We were drinking coffee and smoking cigarettes after dinner in my flat and he was talking about Oriental wrestling. He touched on wrestling technique among the Afghans and in the Deccan, and spoke with admiration of Gama, the Western Indian wrestler, still a rock-crusher at an age when most men are shivering in slippers by the fire, who beat Zbyszko in ten seconds; remarked on a South-Eastern Indian named Patil who could knock a strong man senseless with the knuckle of his left thumb; and went on to Chinese wrestlers, especially Mongolians, who are tremendously heavy and powerful, and use their feet.
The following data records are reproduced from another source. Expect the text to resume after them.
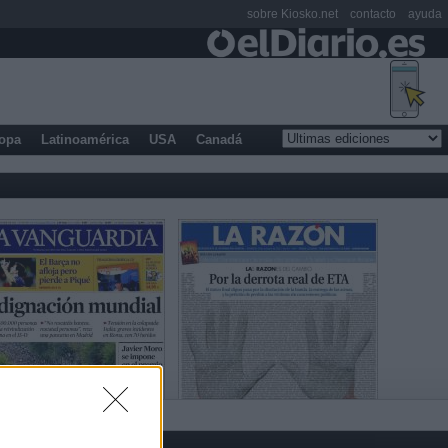
sobre Kiosko.net
contacto
ayuda
opa
Latinoamérica
USA
Canadá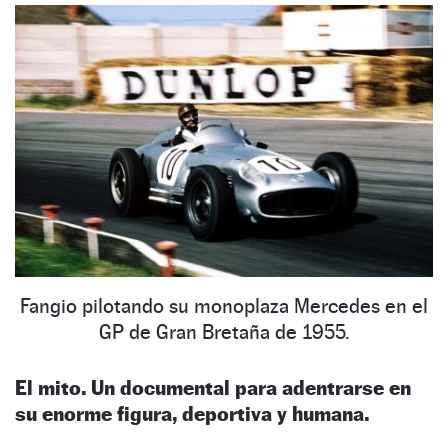
Fangio pilotando su monoplaza Mercedes en el
GP de Gran Bretaña de 1955.
El mito. Un documental para adentrarse en
su enorme figura, deportiva y humana.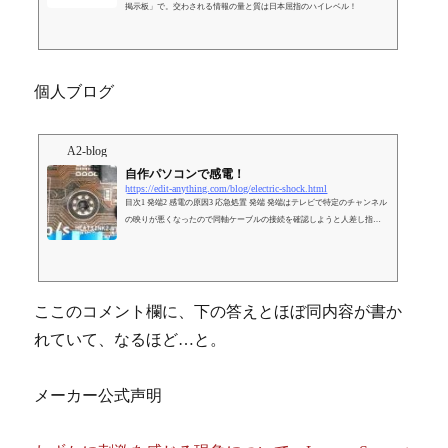
掲示板」で。交わされる情報の量と質は日本屈指のハイレベル！
個人ブログ
A2-blog
自作パソコンで感電！
https://edit-anything.com/blog/electric-shock.html
目次1 発端2 感電の原因3 応急処置 発端 発端はテレビで特定のチャンネル
の映りが悪くなったので同軸ケーブルの接続を確認しようと人差し指で
アンテナ線の先端についているF4-30X2というＦ型接栓(銅
ここのコメント欄に、下の答えとほぼ同内容が書か
れていて、なるほど…と。
メーカー公式声明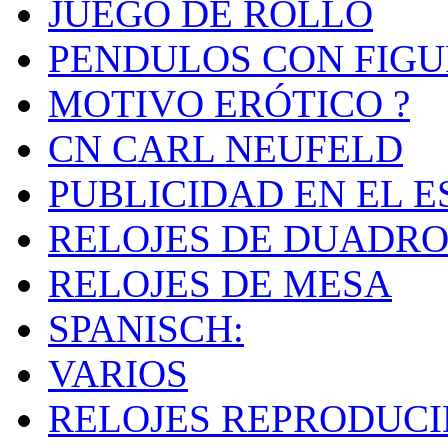
JUEGO DE ROLLO
PENDULOS CON FIGU
MOTIVO ERÓTICO ?
CN CARL NEUFELD
PUBLICIDAD EN EL E
RELOJES DE DUADRO
RELOJES DE MESA
SPANISCH:
VARIOS
RELOJES REPRODUC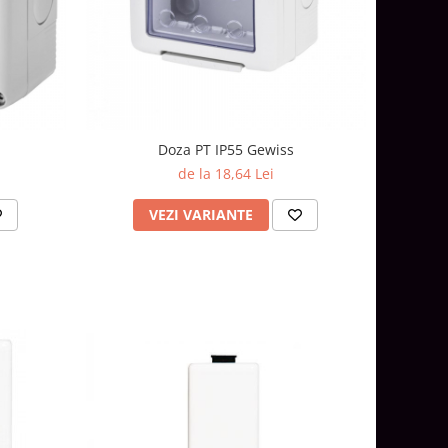
Doza PT IP55 Gewiss
de la 18,64 Lei
VEZI VARIANTE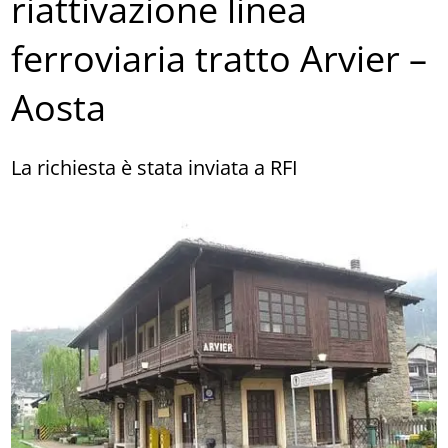
riattivazione linea
ferroviaria tratto Arvier –
Aosta
La richiesta è stata inviata a RFI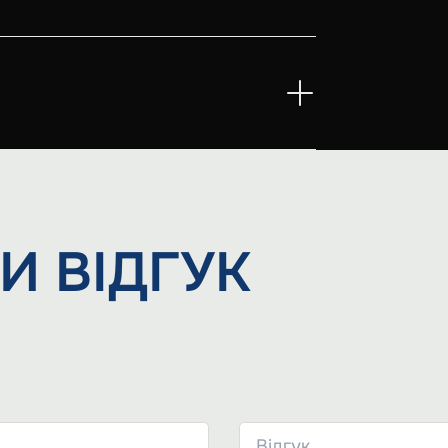
И
ВІДГУК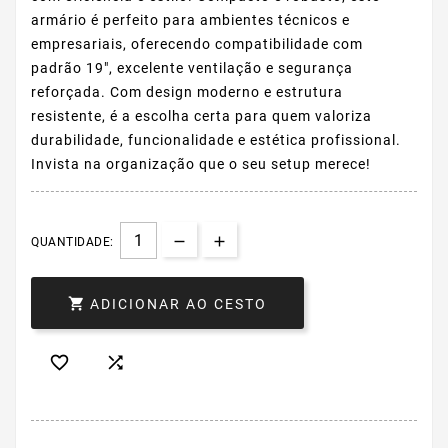
armário é perfeito para ambientes técnicos e
empresariais, oferecendo compatibilidade com
padrão 19", excelente ventilação e segurança
reforçada. Com design moderno e estrutura
resistente, é a escolha certa para quem valoriza
durabilidade, funcionalidade e estética profissional.
Invista na organização que o seu setup merece!
QUANTIDADE:

ADICIONAR AO CESTO

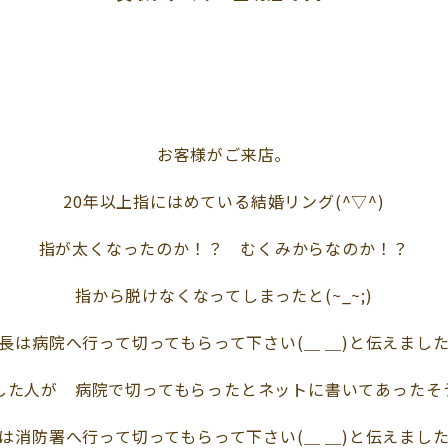
お客様がご来店。
20年以上指にはめている結婚リング(^▽^)
指が太くなったのか！？ むくみからなのか！？
指から脱けなくなってしまったと(~_~;)
長は病院へ行って切ってもらって下さい(＿ ＿)と伝えまし
した人が 病院で切ってもらったとネットに書いてあったそ
は消防署へ行って切ってもらって下さい(＿ ＿)と伝えまし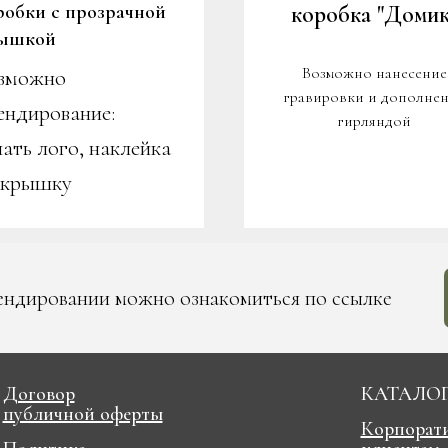
робки с прозрачной
коробк
а "Домик
ышкой
Возможно нанесение
зможно
гравировки и дополне
ендирование:
гирляндой
чать лого, наклейка
 крышку
ендировании можно ознакомиться по ссылке
Договор
КАТАЛО
публичной оферты
Корпорат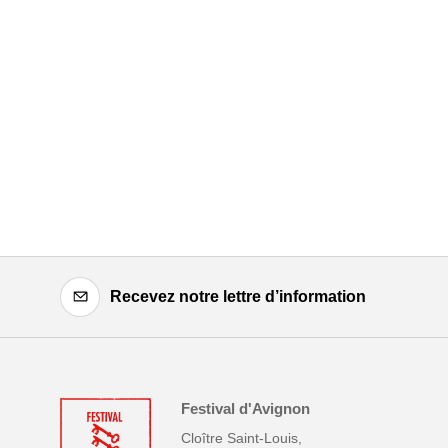
Recevez notre lettre d’information
Festival d'Avignon
Cloître Saint-Louis,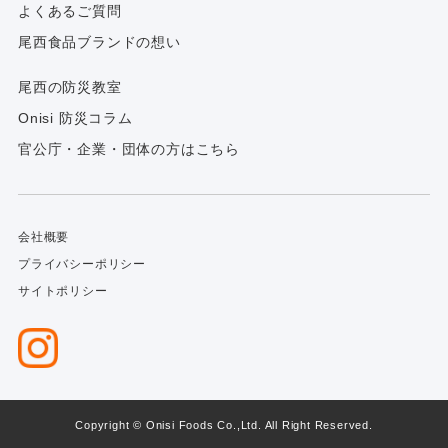
よくあるご質問
尾西食品ブランドの想い
尾西の防災教室
Onisi 防災コラム
官公庁・企業・団体の方はこちら
会社概要
プライバシーポリシー
サイトポリシー
Copyright © Onisi Foods Co.,Ltd. All Right Reserved.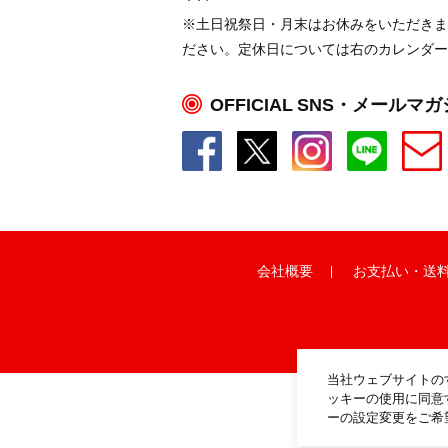
※土日祝祭日・月末はお休みをいただきま
ださい。定休日については右のカレンダー
OFFICIAL SNS・メールマ
会社概要
お支払い
・
送
当社ウェブサイトの
ッキーの使用に同意
ーの設定変更をご希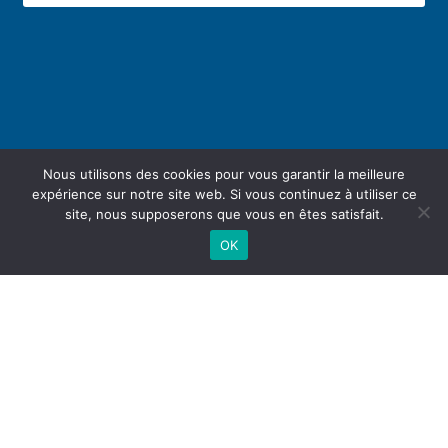
Nous utilisons des cookies pour vous garantir la meilleure
expérience sur notre site web. Si vous continuez à utiliser ce
site, nous supposerons que vous en êtes satisfait.
OK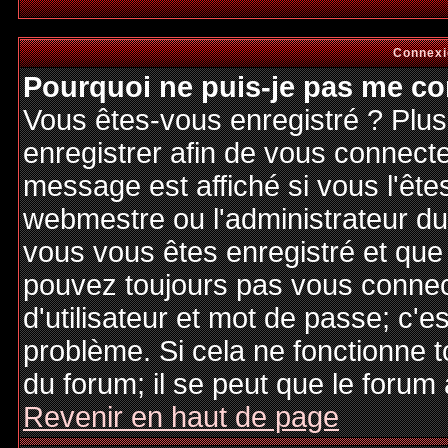
Connexi
Pourquoi ne puis-je pas me co
Vous êtes-vous enregistré ? Plu
enregistrer afin de vous connect
message est affiché si vous l'êtes
webmestre ou l'administrateur du 
vous vous êtes enregistré et que
pouvez toujours pas vous connecte
d'utilisateur et mot de passe; c'e
problème. Si cela ne fonctionne t
du forum; il se peut que le forum 
Revenir en haut de page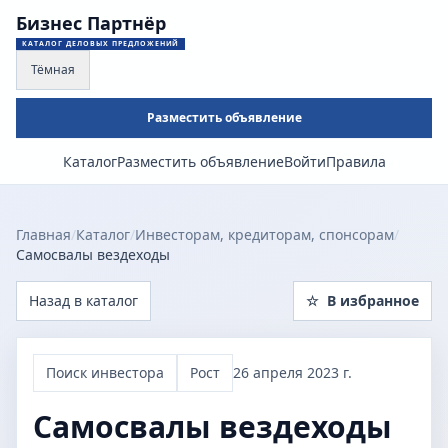
Бизнес Партнёр
КАТАЛОГ ДЕЛОВЫХ ПРЕДЛОЖЕНИЙ
Тёмная
Разместить объявление
Каталог
Разместить объявление
Войти
Правила
Главная
/
Каталог
/
Инвесторам, кредиторам, спонсорам
/
Самосвалы вездеходы
Назад в каталог
☆
В избранное
Поиск инвестора
Рост
26 апреля 2023 г.
Самосвалы вездеходы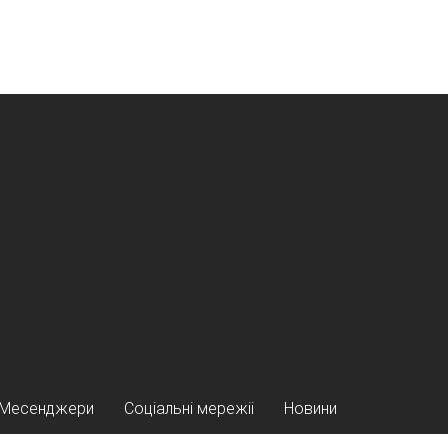
Месенджери
Соціальні мережіі
Новини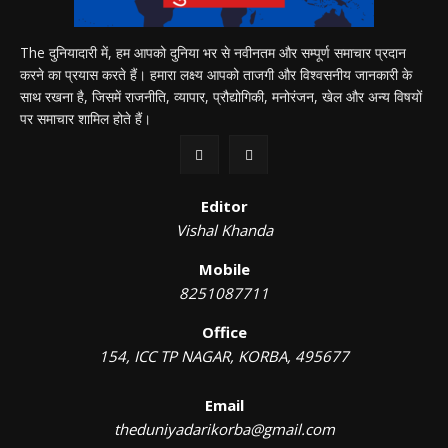
The दुनियादारी में, हम आपको दुनिया भर से नवीनतम और सम्पूर्ण समाचार प्रदान
करने का प्रयास करते हैं। हमारा लक्ष्य आपको ताजगी और विश्वसनीय जानकारी के
साथ रखना है, जिसमें राजनीति, व्यापार, प्रौद्योगिकी, मनोरंजन, खेल और अन्य विषयों
पर समाचार शामिल होते हैं।
Editor
Vishal Khanda
Mobile
8251087711
Office
154, ICC TP NAGAR, KORBA, 495677
Email
theduniyadarikorba@gmail.com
A good French Canadian lumberjack (the Colonel said), accustomed to dancing on rolling logs in a rushing river, could do dreadful things with his legs and feet, like Lucien Pacaud, the Tiger of Quebec who, in a scissors hold, killed Big Ted Glass of Detroit. In certain kinds of wrestling size and weight were essential, said the Colonel. The Japanese wrestlers of the heavy sort—the ones that weighed three or four hundred pounds and looked like pigs—those big ones that started on all fours and went through a series of ritual movements; they had to be enormously heavy. In fact the heavier they were the better.
He did not find this amusing, although there were certain subtle points that a connoisseur could not possibly fail to appreciate.
“No, Gerald my lad, give me jujitsu. There is no one on earth who can defeat a Black Belt—except someone who takes him by surprise. A three-hundred-and-fifty-pound man catching a jujitsu man unawares and simply falling on him with all his weight would naturally put him out of action, just as if the roof fell in on him. Or again, a scientific boxer, getting a well-placed punch in first would put him out for the count. But the higher initiates had better be attacked from behind. In jujitsu the real adept develops such wonderful co-ordination of hand and eye that if he happens to be expecting it he can turn to his own advantage even the lightning punch of a wizard like Jimmy Wilde. He could give away eight stone to Joe Louis and make him look silly. Of course, strictly speaking, it wouldn’t be fair. The opponents would be attacking or defending along different lines. Georges Hackenschmidt, for instance, was one of the greatest catch-as-catch-can wrestlers that ever lived, and one of the strongest men of his day. But I ask you: would he, wrestling Catch, have stood up against Yukio Otani using jujitsu? Oh, by the way, speaking of Yukio Otani, did you ever hear of a Japanese wrestler called Sato?”
“I can’t say that I have. Why? Should I have heard of him?”